James Douglass said...

I've seen worse jibes... Typically through my first-person perspective. So RELATIVELY SPEAKING, you're doing fine. :)

PeconicPuffin said...

That's a good list from Moreforce. I was taught to jibe by Dasher in Aruba, who was big on focusing on 1-2 aspects of technique at any given time.

My two picks for you would be:
1. Look where you're going. In a jibe this means forward (not forward and down) and slightly to the inside of the turn. For the rest of your windsurfing career you need never look at the board when you're sailing. Look at the board when you're buying it, setting it up, before a session (to make sure the straps are in good condition, the mast base well place and firmly attached, and the fin solidly and smoothly mounted) and after your session (to see if you damaged it.)

2. Extend your front arm as you carve downwind. Bending your front arm is the same as extending your back are sheeting out the sail, dumping power and releasing mast base pressure, which digs in the tail of the board (further slowing you down).

Catapulting Aaron said...

Thanks for the comments guys! I spent a lot of time working on these in Bonaire, and I think they are coming along a little bit at least. The two things that I've found help me the most are 2 things: Looking through the turn (head up, like everyone mentioned) and focusing on the oversheet (like has been mentioned about front arm extension, etc).

My "dry" percentage right now is around 60-70%, but now I'm rounding up most of the time. I guess I'm having trouble transitioning my weight back over the board.

Catapulting Aaron said...

Oh yeah, I think mf4 won, but do you think you guys could be a little more condescending next time? :)

PeconicPuffin said...

Condescension? Perish the thought...I at one time was the Worst Jiber in the World. When James says he's seen worse, he's probably remembering seeing me somewhere years ago.

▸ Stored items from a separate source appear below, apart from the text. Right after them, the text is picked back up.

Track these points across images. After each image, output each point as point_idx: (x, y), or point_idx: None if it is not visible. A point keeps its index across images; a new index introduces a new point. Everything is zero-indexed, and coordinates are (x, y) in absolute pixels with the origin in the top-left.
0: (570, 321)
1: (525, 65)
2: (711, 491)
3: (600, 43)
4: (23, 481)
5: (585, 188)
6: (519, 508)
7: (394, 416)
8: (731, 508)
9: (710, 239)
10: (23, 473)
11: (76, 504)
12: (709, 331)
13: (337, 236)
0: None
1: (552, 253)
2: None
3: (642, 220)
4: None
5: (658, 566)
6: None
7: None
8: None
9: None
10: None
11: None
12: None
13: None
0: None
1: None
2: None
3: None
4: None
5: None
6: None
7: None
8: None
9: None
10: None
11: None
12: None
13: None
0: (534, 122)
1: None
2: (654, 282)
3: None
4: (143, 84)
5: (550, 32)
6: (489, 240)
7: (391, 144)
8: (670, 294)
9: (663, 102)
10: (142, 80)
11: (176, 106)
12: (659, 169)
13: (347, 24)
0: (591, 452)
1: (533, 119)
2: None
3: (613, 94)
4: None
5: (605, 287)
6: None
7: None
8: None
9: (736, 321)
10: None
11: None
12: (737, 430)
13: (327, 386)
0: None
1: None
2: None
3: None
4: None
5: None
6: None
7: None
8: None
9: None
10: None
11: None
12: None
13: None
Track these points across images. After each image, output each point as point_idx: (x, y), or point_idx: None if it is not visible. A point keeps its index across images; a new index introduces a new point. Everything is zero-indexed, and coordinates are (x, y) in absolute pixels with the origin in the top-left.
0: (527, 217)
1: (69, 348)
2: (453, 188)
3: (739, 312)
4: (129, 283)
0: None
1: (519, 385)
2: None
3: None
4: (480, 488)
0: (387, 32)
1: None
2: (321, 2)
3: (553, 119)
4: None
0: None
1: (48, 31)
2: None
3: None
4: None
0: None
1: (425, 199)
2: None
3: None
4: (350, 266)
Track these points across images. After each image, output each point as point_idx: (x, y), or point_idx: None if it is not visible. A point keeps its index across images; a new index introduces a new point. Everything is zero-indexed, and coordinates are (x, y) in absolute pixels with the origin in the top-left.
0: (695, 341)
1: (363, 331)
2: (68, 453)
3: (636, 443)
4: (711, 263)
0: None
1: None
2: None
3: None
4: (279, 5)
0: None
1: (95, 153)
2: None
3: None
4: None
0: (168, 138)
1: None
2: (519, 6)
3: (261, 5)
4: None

Let's talk about rounding up (and let me note, for better or worse, that I moonlight as an instructor for ABK.) In all likelyhood you are doing one of two things wrong, or both:

1. You are holding your carve position too long. This is common...if you enter a jibe with good speed and set the rail well, the carve feels great, and it's nice to hold that position for a few seconds. (Andy Brandt calls this "Carve Fascination") Unfortunately if you do this, you'll run out of speed and sink the tail before you can flip the sail and regain power. As soon as you are fully oversheeted it's time to flip the sail and switch your feet.

2. You're not carrying a lot of speed into the turn, which means you need to step forward very early to prevent digging in the tail. If necessary exit the jibe without flipping the sail (ie clew first) to regain some speed sailing on a broad reach, and THEN flip the sail.

Almost everyone working on jibing flips the sail way too late.

Bunty said...

OK you asked for it.
a. Never look down - always look where you want to go. Where your head goes your body follows.
b. Put your back hand further down the boom - you have more control that way when you come out of the gybe.
c. Bend your knees like you are trying to get your eye level down to the boom. If you feel you are sticking your bum out thats ok.This way you are getting your weight forward instead of leaning back which is the most common bad factor everyone does in a gybe.
d. Lean into the turn.
e. When you get round don't gybe the sail too soon and get your new front foot as far forward as you can so you can keep the board on the plane. Again look where you want to go - don't look too far upwind while gybing or the board will turn too quickly.

Hope that's constructive.

Luke said...

Reasons that immdiately come to mind:
1. Two WordS!
2. YOU!
3. SUCK!

Unknown said...

Good, you got some good (except last)as well as condescending comments! 60% dry jibes is very good I'd say, it took me a few years to get that far; and on sub 90 litre boards its a good day if I'm at 60%!

As the others say, rounding up is a symptom of hanging your weight back and not flipping early enough (although if you just hang onto the sail and try and sail out clew-first this won't be a problem and its good practice anyway once in a while, just don't get addicted to it!).

Catapulting Aaron said...

mf4, that's a buddy of mine talkin' smack, so no worries about that... thanks for the advice!